About this exercise:
Only some lines are wanted. Transcribe, exactly, the lines below from the line with "left eye: (415, 268)" up to and including the line with "left elbow: (446, 483)".

Start of Material for this task

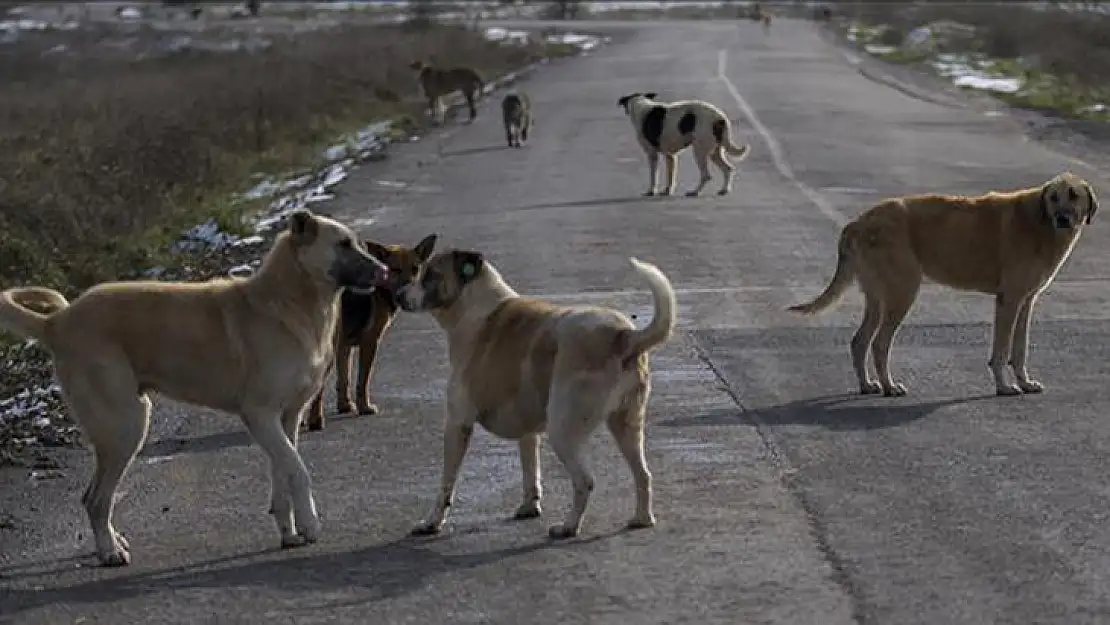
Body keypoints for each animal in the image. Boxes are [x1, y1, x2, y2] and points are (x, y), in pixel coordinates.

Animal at [0, 209, 390, 568]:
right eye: (343, 244)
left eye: (357, 242)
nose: (384, 272)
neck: (289, 300)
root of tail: (56, 322)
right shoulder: (260, 415)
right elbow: (298, 470)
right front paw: (310, 524)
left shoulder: (286, 418)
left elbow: (282, 475)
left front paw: (289, 532)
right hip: (126, 426)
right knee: (95, 499)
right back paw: (109, 552)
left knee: (96, 497)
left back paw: (113, 543)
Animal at [308, 232, 441, 432]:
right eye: (395, 269)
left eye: (415, 268)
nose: (408, 290)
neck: (381, 288)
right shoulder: (369, 342)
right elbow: (362, 380)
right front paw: (364, 408)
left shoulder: (344, 347)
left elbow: (344, 379)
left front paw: (345, 406)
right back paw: (315, 421)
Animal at [399, 249, 674, 537]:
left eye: (430, 275)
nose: (398, 295)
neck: (475, 307)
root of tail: (623, 335)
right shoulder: (527, 429)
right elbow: (530, 468)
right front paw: (529, 506)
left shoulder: (457, 423)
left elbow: (446, 483)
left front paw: (432, 522)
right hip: (627, 425)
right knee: (643, 474)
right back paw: (642, 518)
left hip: (563, 430)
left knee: (585, 481)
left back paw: (569, 527)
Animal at [617, 92, 754, 197]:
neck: (640, 104)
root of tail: (720, 118)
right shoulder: (671, 156)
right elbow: (670, 177)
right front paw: (667, 191)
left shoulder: (652, 155)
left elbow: (653, 176)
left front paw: (651, 191)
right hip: (715, 152)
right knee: (728, 169)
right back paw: (724, 190)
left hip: (700, 151)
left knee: (706, 175)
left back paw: (695, 192)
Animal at [794, 172, 1096, 395]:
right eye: (1053, 197)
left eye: (1073, 195)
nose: (1062, 219)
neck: (1039, 222)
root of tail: (857, 222)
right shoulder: (1009, 300)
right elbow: (1001, 350)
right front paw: (1004, 386)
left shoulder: (1025, 302)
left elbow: (1019, 349)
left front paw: (1024, 382)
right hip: (902, 293)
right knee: (880, 343)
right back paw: (890, 387)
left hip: (879, 298)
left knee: (859, 341)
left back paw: (868, 385)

End of Material for this task

Response below:
left eye: (415, 268)
nose: (408, 290)
neck: (381, 288)
right shoulder: (369, 342)
right elbow: (362, 380)
right front paw: (364, 408)
left shoulder: (344, 347)
left elbow: (344, 379)
left front paw: (345, 406)
right back paw: (315, 421)
Animal at [399, 249, 674, 537]:
left eye: (430, 275)
nose: (398, 295)
neck: (475, 307)
root of tail: (623, 335)
right shoulder: (527, 429)
right elbow: (530, 468)
right front paw: (529, 506)
left shoulder: (457, 423)
left elbow: (446, 483)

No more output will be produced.